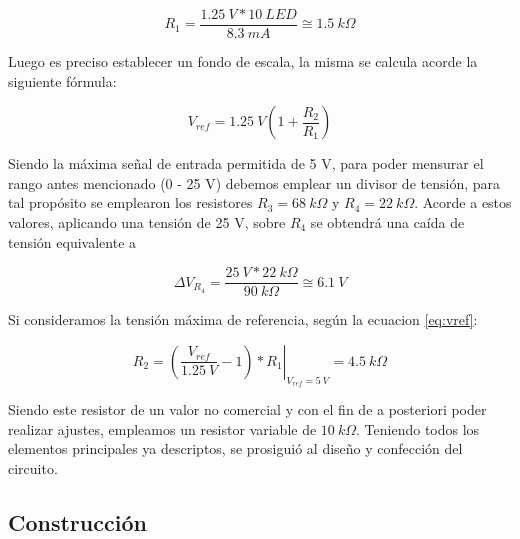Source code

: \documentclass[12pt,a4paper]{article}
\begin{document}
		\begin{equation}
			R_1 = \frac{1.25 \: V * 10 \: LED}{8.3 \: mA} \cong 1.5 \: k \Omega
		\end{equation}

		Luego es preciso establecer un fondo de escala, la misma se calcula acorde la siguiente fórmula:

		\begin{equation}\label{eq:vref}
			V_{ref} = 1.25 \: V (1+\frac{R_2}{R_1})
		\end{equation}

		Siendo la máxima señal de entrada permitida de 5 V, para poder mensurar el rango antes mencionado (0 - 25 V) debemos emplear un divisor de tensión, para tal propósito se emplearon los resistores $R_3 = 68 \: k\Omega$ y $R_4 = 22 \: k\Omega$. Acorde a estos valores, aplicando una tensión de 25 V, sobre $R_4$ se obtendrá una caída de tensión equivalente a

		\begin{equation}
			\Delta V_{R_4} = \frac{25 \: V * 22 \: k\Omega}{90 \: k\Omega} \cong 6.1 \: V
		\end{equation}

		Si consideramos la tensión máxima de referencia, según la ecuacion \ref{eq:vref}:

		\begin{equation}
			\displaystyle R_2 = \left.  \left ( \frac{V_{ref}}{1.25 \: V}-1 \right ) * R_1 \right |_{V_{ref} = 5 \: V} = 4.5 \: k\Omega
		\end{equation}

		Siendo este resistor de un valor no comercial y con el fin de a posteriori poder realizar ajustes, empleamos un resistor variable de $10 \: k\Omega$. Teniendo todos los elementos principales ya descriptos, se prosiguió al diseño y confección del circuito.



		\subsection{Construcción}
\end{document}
-----
### Directions for this task
Single out each line of the records above with the string "vref" in it, and copy it.

### Answer for the task
		\begin{equation}\label{eq:vref}
		Si consideramos la tensión máxima de referencia, según la ecuacion \ref{eq:vref}:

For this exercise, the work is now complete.